**WORK INSTRUCTIONS**
Transcribe every record exactly as it appears.

Bounding boxes with keypoints:
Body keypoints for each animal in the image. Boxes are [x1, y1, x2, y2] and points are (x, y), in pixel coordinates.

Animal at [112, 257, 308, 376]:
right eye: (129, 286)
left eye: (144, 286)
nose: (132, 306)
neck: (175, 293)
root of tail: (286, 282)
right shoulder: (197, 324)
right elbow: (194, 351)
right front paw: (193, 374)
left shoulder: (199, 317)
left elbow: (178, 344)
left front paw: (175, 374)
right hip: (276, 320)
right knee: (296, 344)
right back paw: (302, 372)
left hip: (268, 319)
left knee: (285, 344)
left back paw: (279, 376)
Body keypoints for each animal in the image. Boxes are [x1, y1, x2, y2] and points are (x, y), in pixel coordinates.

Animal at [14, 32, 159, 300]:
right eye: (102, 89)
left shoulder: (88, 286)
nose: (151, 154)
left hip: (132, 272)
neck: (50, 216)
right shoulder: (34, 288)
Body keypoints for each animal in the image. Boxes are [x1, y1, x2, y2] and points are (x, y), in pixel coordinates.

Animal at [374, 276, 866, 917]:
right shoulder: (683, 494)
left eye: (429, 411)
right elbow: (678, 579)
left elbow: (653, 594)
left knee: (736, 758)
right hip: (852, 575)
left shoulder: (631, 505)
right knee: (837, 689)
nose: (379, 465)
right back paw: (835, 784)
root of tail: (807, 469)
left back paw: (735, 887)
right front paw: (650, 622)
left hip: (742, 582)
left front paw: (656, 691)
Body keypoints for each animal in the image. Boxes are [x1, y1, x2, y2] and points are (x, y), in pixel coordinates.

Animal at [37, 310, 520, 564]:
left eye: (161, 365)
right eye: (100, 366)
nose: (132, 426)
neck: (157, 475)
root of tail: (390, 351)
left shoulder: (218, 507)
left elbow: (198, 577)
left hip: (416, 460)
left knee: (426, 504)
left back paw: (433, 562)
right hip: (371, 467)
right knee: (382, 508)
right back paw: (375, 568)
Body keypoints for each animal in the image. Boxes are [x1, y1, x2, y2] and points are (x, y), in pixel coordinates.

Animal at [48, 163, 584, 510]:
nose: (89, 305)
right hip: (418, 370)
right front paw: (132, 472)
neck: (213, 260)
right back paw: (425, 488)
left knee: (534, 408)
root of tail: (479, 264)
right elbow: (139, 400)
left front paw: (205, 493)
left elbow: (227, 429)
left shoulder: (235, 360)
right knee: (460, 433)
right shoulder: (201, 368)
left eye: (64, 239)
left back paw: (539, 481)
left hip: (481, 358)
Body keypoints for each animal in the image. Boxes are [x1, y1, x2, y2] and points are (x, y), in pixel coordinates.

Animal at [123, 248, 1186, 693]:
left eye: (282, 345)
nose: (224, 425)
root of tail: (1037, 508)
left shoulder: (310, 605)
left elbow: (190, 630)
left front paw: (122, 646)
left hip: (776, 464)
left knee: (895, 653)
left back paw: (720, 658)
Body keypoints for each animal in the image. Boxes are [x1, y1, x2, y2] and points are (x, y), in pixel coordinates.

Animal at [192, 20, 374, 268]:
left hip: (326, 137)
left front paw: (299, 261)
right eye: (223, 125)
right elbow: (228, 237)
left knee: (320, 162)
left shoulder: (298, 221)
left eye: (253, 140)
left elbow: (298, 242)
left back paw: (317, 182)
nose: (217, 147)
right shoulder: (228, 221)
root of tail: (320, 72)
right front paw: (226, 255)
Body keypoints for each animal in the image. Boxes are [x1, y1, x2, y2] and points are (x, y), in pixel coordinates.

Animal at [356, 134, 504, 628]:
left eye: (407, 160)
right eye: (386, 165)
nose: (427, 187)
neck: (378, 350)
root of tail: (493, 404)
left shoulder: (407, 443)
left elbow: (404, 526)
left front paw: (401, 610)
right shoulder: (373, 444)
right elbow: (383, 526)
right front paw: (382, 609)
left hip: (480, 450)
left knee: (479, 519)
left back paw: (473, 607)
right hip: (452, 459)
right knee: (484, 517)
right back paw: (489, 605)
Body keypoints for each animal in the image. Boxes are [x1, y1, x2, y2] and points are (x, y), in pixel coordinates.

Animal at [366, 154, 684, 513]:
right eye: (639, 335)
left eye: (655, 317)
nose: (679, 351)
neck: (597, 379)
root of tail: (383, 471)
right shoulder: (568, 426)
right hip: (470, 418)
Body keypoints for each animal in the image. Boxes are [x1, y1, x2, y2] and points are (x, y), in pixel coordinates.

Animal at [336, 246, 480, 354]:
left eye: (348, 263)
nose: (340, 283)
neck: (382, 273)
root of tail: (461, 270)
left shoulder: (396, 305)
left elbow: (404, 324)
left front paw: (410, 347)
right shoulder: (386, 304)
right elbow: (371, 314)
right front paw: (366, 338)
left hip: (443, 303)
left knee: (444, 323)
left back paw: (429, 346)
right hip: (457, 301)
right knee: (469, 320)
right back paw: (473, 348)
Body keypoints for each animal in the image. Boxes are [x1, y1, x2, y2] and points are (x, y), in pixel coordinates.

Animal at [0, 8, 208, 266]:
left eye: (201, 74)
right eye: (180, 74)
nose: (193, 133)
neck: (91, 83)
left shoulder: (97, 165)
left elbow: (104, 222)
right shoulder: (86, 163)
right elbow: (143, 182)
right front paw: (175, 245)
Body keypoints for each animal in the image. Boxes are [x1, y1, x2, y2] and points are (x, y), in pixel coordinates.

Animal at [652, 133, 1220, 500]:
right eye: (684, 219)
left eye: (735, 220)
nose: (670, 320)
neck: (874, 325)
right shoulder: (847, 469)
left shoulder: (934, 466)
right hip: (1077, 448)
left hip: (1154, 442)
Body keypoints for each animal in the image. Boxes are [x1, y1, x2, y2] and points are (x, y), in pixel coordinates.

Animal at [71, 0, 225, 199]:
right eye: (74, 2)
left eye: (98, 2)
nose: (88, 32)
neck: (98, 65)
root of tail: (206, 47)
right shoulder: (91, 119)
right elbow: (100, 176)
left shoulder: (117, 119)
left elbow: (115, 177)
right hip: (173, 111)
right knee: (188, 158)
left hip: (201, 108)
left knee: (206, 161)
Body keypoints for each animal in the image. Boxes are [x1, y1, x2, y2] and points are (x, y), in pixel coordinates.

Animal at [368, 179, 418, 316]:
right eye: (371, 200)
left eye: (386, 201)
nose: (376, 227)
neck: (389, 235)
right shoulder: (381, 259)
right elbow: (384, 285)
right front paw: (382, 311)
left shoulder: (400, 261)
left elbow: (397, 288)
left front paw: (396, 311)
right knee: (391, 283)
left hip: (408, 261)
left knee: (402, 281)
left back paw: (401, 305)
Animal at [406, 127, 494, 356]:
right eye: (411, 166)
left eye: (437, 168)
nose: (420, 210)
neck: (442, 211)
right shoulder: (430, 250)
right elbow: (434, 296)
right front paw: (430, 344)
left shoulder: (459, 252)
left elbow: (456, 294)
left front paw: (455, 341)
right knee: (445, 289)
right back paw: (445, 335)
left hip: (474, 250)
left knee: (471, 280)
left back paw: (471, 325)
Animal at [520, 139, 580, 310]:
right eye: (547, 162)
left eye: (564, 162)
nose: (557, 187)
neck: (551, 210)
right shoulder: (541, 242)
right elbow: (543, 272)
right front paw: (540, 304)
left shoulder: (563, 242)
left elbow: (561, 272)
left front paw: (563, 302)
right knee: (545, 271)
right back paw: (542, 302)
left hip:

**RESPONSE FOR THIS EXERCISE**
Body keypoints for each animal in the image. Boxes are [x1, y1, x2, y2] and points are (x, y), in pixel coordinates.

Animal at [112, 257, 308, 376]:
right eye: (129, 286)
left eye: (144, 286)
nose: (132, 306)
neck: (175, 293)
root of tail: (286, 282)
right shoulder: (197, 324)
right elbow: (194, 351)
right front paw: (193, 374)
left shoulder: (199, 317)
left elbow: (178, 344)
left front paw: (175, 374)
right hip: (276, 320)
right knee: (296, 344)
right back paw: (302, 372)
left hip: (268, 319)
left knee: (285, 344)
left back paw: (279, 376)
Body keypoints for each animal in the image. Boxes are [x1, y1, x2, y2] and points are (x, y), in pixel coordinates.

Animal at [14, 32, 159, 300]:
right eye: (102, 89)
left shoulder: (88, 286)
nose: (151, 154)
left hip: (132, 272)
neck: (50, 216)
right shoulder: (34, 288)
Body keypoints for each animal in the image. Boxes are [x1, y1, x2, y2] and points are (x, y), in pixel coordinates.

Animal at [374, 276, 866, 917]:
right shoulder: (683, 494)
left eye: (429, 411)
right elbow: (678, 579)
left elbow: (653, 594)
left knee: (736, 758)
right hip: (852, 575)
left shoulder: (631, 505)
right knee: (837, 689)
nose: (379, 465)
right back paw: (835, 784)
root of tail: (807, 469)
left back paw: (735, 887)
right front paw: (650, 622)
left hip: (742, 582)
left front paw: (656, 691)
Body keypoints for each animal in the image. Boxes are [x1, y1, x2, y2] and points are (x, y), in pixel coordinates.

Animal at [37, 310, 520, 564]:
left eye: (161, 365)
right eye: (100, 366)
nose: (132, 426)
neck: (157, 475)
root of tail: (390, 351)
left shoulder: (218, 507)
left elbow: (198, 577)
left hip: (416, 460)
left knee: (426, 504)
left back paw: (433, 562)
right hip: (371, 467)
right knee: (382, 508)
right back paw: (375, 568)
Body keypoints for each animal in the image. Boxes are [x1, y1, x2, y2] and points are (x, y), in pixel coordinates.

Animal at [48, 163, 584, 510]:
nose: (89, 305)
right hip: (418, 370)
right front paw: (132, 472)
neck: (213, 260)
right back paw: (425, 488)
left knee: (534, 408)
root of tail: (479, 264)
right elbow: (139, 400)
left front paw: (205, 493)
left elbow: (227, 429)
left shoulder: (235, 360)
right knee: (460, 433)
right shoulder: (201, 368)
left eye: (64, 239)
left back paw: (539, 481)
left hip: (481, 358)
Body keypoints for each animal in the image. Boxes are [x1, y1, x2, y2] and points are (x, y), in pixel coordinates.

Animal at [123, 248, 1186, 693]:
left eye: (282, 345)
nose: (224, 425)
root of tail: (1037, 508)
left shoulder: (310, 605)
left elbow: (190, 630)
left front paw: (122, 646)
left hip: (776, 464)
left knee: (895, 653)
left back paw: (720, 658)
Body keypoints for each animal in the image. Boxes are [x1, y1, x2, y2] and points are (x, y), in pixel coordinates.

Animal at [192, 20, 374, 268]:
left hip: (326, 137)
left front paw: (299, 261)
right eye: (223, 125)
right elbow: (228, 237)
left knee: (320, 162)
left shoulder: (298, 221)
left eye: (253, 140)
left elbow: (298, 242)
left back paw: (317, 182)
nose: (217, 147)
right shoulder: (228, 221)
root of tail: (320, 72)
right front paw: (226, 255)
Body keypoints for each animal in the image. Boxes are [x1, y1, x2, y2] and points are (x, y), in pixel coordinates.

Animal at [356, 134, 504, 628]:
left eye: (407, 160)
right eye: (386, 165)
nose: (427, 187)
neck: (378, 350)
root of tail: (493, 404)
left shoulder: (407, 443)
left elbow: (404, 526)
left front paw: (401, 610)
right shoulder: (373, 444)
right elbow: (383, 526)
right front paw: (382, 609)
left hip: (480, 450)
left knee: (479, 519)
left back paw: (473, 607)
right hip: (452, 459)
right knee: (484, 517)
right back paw: (489, 605)
Body keypoints for each animal in the image. Boxes are [x1, y1, x2, y2] and points are (x, y), in pixel coordinates.

Animal at [366, 154, 684, 513]:
right eye: (639, 335)
left eye: (655, 317)
nose: (679, 351)
neck: (597, 379)
root of tail: (383, 471)
right shoulder: (568, 426)
right hip: (470, 418)
Body keypoints for each animal in the image. Boxes are [x1, y1, x2, y2] and points are (x, y), in pixel coordinates.

Animal at [336, 246, 480, 354]:
left eye: (348, 263)
nose: (340, 283)
neck: (382, 273)
root of tail: (461, 270)
left shoulder: (396, 305)
left elbow: (404, 324)
left front paw: (410, 347)
right shoulder: (386, 304)
right elbow: (371, 314)
right front paw: (366, 338)
left hip: (443, 303)
left knee: (444, 323)
left back paw: (429, 346)
right hip: (457, 301)
right knee: (469, 320)
right back paw: (473, 348)
Body keypoints for each animal in the image. Boxes are [x1, y1, x2, y2] and points are (x, y), in pixel coordinates.

Animal at [0, 8, 208, 266]:
left eye: (201, 74)
right eye: (180, 74)
nose: (193, 133)
neck: (91, 83)
left shoulder: (97, 165)
left elbow: (104, 222)
right shoulder: (86, 163)
right elbow: (143, 182)
right front paw: (175, 245)
Body keypoints for each animal in the image. Boxes are [x1, y1, x2, y2] and points are (x, y), in pixel coordinates.

Animal at [652, 133, 1220, 500]:
right eye: (684, 219)
left eye: (735, 220)
nose: (670, 320)
neck: (874, 325)
right shoulder: (847, 469)
left shoulder: (934, 466)
right hip: (1077, 448)
left hip: (1154, 442)
Body keypoints for each animal in the image. Boxes are [x1, y1, x2, y2] and points are (x, y), in pixel coordinates.

Animal at [71, 0, 225, 199]:
right eye: (74, 2)
left eye: (98, 2)
nose: (88, 32)
neck: (98, 65)
root of tail: (206, 47)
right shoulder: (91, 119)
right elbow: (100, 176)
left shoulder: (117, 119)
left elbow: (115, 177)
right hip: (173, 111)
right knee: (188, 158)
left hip: (201, 108)
left knee: (206, 161)
Body keypoints for each animal in the image. Boxes are [x1, y1, x2, y2] and points are (x, y), in pixel coordinates.

Animal at [368, 179, 418, 316]:
right eye: (371, 200)
left eye: (386, 201)
nose: (376, 227)
neck: (389, 235)
right shoulder: (381, 259)
right elbow: (384, 285)
right front paw: (382, 311)
left shoulder: (400, 261)
left elbow: (397, 288)
left front paw: (396, 311)
right knee: (391, 283)
left hip: (408, 261)
left knee: (402, 281)
left back paw: (401, 305)
Animal at [406, 127, 494, 356]:
right eye: (411, 166)
left eye: (437, 168)
nose: (420, 210)
neck: (442, 211)
right shoulder: (430, 250)
right elbow: (434, 296)
right front paw: (430, 344)
left shoulder: (459, 252)
left elbow: (456, 294)
left front paw: (455, 341)
right knee: (445, 289)
right back paw: (445, 335)
left hip: (474, 250)
left knee: (471, 280)
left back paw: (471, 325)
Animal at [520, 139, 580, 310]:
right eye: (547, 162)
left eye: (564, 162)
nose: (557, 187)
neck: (551, 210)
right shoulder: (541, 242)
right elbow: (543, 272)
right front paw: (540, 304)
left shoulder: (563, 242)
left elbow: (561, 272)
left front paw: (563, 302)
right knee: (545, 271)
right back paw: (542, 302)
left hip:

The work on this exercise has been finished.